▸ Requirement:
Records follow. Pull out every line that contains "lines".

▸ Available data:
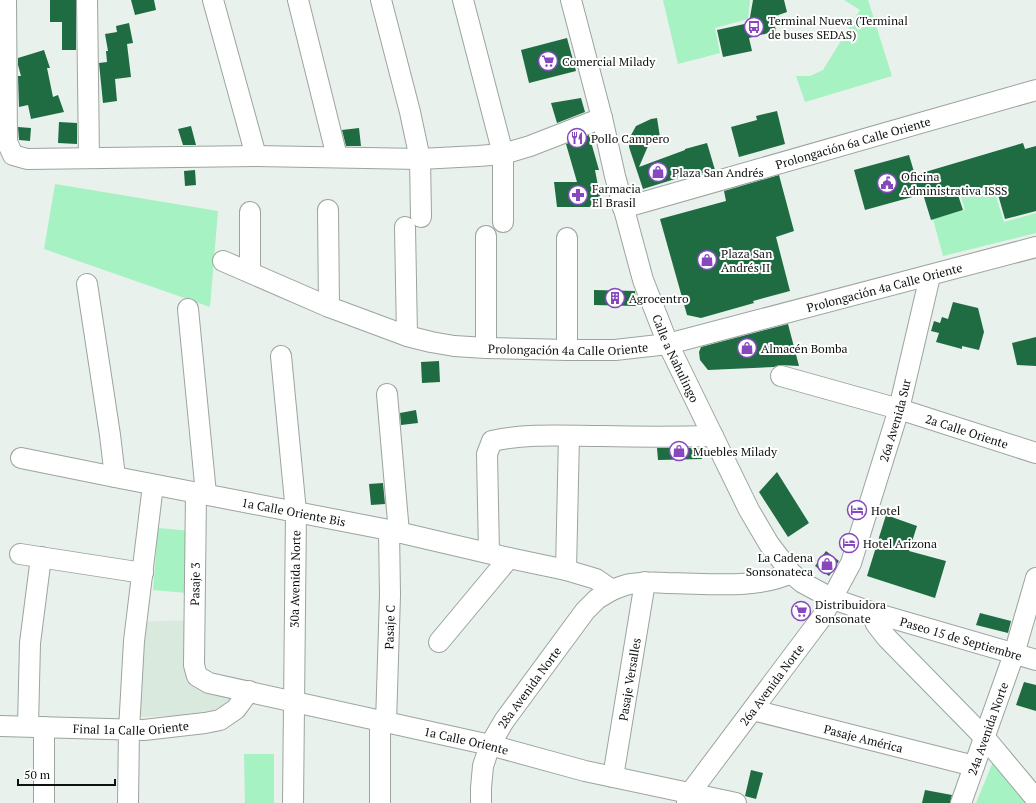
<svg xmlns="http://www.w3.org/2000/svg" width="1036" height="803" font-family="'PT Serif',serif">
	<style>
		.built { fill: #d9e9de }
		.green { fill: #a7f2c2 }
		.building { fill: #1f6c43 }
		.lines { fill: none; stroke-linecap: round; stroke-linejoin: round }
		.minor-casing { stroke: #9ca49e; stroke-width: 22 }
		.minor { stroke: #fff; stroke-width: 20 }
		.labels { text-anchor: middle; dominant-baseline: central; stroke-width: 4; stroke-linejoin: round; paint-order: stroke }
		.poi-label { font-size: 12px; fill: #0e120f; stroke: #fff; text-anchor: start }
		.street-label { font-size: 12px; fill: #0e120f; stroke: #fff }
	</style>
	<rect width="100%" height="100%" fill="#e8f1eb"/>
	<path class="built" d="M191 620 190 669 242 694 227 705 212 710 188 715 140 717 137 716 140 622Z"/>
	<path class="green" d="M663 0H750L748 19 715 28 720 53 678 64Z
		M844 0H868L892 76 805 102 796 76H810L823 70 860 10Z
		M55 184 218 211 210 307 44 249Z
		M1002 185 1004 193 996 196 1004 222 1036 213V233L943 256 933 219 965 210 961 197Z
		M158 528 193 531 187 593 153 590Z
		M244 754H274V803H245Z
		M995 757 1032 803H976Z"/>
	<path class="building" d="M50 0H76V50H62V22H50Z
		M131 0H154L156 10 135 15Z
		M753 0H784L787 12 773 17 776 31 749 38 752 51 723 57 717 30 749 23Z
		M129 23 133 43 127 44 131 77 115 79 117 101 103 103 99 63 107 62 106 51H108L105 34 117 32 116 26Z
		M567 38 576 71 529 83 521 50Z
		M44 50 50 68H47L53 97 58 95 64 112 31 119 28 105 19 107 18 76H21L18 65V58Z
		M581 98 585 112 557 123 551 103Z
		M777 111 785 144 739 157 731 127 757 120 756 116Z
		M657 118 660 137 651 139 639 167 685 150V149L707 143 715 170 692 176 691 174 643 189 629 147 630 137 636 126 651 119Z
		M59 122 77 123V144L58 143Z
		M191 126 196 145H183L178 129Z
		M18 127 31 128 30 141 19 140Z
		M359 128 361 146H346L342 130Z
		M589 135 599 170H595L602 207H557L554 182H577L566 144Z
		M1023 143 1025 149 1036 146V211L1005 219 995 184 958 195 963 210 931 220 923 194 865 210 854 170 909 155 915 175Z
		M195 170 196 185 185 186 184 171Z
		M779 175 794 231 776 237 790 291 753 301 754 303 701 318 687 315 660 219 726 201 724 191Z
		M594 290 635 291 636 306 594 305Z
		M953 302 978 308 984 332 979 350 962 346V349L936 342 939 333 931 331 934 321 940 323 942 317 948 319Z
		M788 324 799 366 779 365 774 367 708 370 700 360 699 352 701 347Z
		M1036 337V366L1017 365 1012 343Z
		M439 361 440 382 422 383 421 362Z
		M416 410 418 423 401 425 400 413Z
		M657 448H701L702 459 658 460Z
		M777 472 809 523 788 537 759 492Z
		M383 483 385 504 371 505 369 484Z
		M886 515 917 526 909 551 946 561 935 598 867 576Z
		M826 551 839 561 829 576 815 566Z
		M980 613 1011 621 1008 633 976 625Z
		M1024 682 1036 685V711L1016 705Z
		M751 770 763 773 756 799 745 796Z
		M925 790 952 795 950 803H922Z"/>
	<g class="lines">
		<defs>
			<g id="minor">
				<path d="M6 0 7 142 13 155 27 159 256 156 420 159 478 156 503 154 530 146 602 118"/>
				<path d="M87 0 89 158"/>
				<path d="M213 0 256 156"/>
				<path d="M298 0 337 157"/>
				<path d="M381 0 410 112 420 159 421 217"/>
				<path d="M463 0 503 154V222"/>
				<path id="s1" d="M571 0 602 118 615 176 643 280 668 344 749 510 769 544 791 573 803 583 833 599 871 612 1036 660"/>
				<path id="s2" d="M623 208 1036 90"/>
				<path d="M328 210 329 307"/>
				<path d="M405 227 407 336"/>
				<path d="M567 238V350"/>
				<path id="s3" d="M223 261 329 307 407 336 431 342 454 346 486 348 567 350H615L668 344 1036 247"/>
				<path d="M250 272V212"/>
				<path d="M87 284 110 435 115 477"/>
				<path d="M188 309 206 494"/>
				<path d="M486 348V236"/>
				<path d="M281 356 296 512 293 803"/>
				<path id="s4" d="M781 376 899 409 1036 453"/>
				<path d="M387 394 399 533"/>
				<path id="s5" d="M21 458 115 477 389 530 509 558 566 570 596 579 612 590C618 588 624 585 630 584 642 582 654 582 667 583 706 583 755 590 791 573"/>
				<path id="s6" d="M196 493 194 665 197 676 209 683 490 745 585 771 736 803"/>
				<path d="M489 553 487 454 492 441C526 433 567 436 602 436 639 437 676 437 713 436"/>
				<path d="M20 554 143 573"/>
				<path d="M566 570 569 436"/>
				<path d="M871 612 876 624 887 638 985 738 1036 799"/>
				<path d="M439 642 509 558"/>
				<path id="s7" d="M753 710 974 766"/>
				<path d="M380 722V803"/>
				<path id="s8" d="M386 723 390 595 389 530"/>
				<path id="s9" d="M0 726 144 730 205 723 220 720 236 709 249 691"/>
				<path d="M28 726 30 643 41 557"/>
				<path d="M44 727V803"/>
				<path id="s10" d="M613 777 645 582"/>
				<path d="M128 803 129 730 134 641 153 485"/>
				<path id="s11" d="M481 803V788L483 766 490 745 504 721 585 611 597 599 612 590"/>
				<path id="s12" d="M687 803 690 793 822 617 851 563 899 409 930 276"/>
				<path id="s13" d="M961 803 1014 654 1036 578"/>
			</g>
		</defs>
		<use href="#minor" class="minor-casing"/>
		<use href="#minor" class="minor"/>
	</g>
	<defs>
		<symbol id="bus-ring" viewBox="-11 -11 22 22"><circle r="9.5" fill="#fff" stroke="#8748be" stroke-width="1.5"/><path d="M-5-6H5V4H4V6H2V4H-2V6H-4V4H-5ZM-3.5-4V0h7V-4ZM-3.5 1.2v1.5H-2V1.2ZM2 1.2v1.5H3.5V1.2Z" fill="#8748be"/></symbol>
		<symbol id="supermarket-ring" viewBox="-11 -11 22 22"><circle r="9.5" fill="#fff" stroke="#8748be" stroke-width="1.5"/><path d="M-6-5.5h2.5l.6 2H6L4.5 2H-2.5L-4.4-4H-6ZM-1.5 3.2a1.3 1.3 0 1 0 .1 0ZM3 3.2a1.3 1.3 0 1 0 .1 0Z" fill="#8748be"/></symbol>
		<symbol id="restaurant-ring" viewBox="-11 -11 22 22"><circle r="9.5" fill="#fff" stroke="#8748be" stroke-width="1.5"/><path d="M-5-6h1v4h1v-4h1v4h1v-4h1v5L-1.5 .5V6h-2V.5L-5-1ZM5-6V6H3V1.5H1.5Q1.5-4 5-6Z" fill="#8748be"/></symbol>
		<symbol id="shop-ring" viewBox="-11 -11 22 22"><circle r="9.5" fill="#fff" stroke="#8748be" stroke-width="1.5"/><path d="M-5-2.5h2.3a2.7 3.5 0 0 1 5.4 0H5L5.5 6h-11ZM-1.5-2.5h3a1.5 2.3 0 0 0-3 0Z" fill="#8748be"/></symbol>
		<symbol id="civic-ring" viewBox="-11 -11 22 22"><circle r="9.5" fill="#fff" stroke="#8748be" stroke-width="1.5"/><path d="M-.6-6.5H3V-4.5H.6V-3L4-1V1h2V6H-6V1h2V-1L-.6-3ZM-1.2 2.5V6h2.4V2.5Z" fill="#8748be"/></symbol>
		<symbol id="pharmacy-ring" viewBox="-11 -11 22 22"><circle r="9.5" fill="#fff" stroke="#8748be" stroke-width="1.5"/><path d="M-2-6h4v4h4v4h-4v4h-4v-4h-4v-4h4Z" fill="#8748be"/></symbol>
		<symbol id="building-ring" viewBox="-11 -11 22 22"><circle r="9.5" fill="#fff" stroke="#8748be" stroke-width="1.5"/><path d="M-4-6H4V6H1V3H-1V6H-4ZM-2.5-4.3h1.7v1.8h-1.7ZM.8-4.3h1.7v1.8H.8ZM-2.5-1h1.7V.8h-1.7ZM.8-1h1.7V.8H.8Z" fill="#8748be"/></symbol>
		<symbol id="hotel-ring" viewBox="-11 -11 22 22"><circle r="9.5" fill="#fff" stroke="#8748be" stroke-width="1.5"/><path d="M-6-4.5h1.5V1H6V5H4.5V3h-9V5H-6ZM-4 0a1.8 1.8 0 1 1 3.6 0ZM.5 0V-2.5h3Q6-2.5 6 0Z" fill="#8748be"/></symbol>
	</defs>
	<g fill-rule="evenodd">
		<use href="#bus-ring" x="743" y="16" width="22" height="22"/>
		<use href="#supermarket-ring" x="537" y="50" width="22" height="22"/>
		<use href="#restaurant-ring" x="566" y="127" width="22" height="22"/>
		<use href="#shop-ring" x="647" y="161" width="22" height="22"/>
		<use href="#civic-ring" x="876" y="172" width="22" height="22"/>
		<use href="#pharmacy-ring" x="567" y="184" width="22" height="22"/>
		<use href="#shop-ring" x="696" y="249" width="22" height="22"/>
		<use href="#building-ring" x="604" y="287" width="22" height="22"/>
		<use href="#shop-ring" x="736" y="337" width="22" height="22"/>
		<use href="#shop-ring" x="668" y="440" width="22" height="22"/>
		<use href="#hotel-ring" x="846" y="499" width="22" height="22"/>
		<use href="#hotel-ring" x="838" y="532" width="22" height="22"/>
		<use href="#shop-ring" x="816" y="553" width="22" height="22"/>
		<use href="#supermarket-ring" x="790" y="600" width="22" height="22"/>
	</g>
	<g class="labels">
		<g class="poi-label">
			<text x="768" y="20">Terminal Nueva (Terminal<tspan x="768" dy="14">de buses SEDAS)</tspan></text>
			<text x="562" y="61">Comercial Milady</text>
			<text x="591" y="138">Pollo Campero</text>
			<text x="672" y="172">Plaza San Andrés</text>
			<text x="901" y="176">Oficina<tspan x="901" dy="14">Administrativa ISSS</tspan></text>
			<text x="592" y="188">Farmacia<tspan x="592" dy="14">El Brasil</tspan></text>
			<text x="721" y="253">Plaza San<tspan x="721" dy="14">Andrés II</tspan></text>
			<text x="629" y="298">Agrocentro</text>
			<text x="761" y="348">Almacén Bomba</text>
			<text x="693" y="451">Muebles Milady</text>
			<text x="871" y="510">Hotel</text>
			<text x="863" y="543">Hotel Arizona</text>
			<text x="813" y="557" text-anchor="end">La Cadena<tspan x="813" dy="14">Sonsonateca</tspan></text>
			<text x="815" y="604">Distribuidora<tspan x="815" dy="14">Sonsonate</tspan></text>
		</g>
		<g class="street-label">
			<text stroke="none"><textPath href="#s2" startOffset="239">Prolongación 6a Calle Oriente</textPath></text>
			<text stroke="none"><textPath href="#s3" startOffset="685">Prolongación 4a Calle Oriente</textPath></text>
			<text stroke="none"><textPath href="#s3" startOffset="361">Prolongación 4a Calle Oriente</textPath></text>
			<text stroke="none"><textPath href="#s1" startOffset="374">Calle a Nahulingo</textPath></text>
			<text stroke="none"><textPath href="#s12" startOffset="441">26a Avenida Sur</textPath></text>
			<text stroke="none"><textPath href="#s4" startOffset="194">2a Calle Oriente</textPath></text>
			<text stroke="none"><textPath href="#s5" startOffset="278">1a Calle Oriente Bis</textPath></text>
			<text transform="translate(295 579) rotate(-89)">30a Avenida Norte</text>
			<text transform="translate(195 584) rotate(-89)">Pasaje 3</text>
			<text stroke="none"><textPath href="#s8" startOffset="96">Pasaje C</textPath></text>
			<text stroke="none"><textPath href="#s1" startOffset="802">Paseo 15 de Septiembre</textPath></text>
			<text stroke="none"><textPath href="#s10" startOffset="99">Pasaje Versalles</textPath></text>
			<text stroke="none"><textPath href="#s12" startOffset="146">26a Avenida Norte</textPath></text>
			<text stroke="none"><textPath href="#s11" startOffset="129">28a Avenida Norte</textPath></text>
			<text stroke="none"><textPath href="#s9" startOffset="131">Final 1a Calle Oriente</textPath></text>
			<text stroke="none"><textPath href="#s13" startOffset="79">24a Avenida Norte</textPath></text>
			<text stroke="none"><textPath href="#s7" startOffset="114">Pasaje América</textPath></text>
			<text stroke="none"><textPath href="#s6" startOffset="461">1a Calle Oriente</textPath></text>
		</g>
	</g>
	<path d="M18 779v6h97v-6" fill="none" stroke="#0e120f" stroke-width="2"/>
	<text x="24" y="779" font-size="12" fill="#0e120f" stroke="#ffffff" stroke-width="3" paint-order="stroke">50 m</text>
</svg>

▸ Response to the task:
		.lines { fill: none; stroke-linecap: round; stroke-linejoin: round }
	<g class="lines">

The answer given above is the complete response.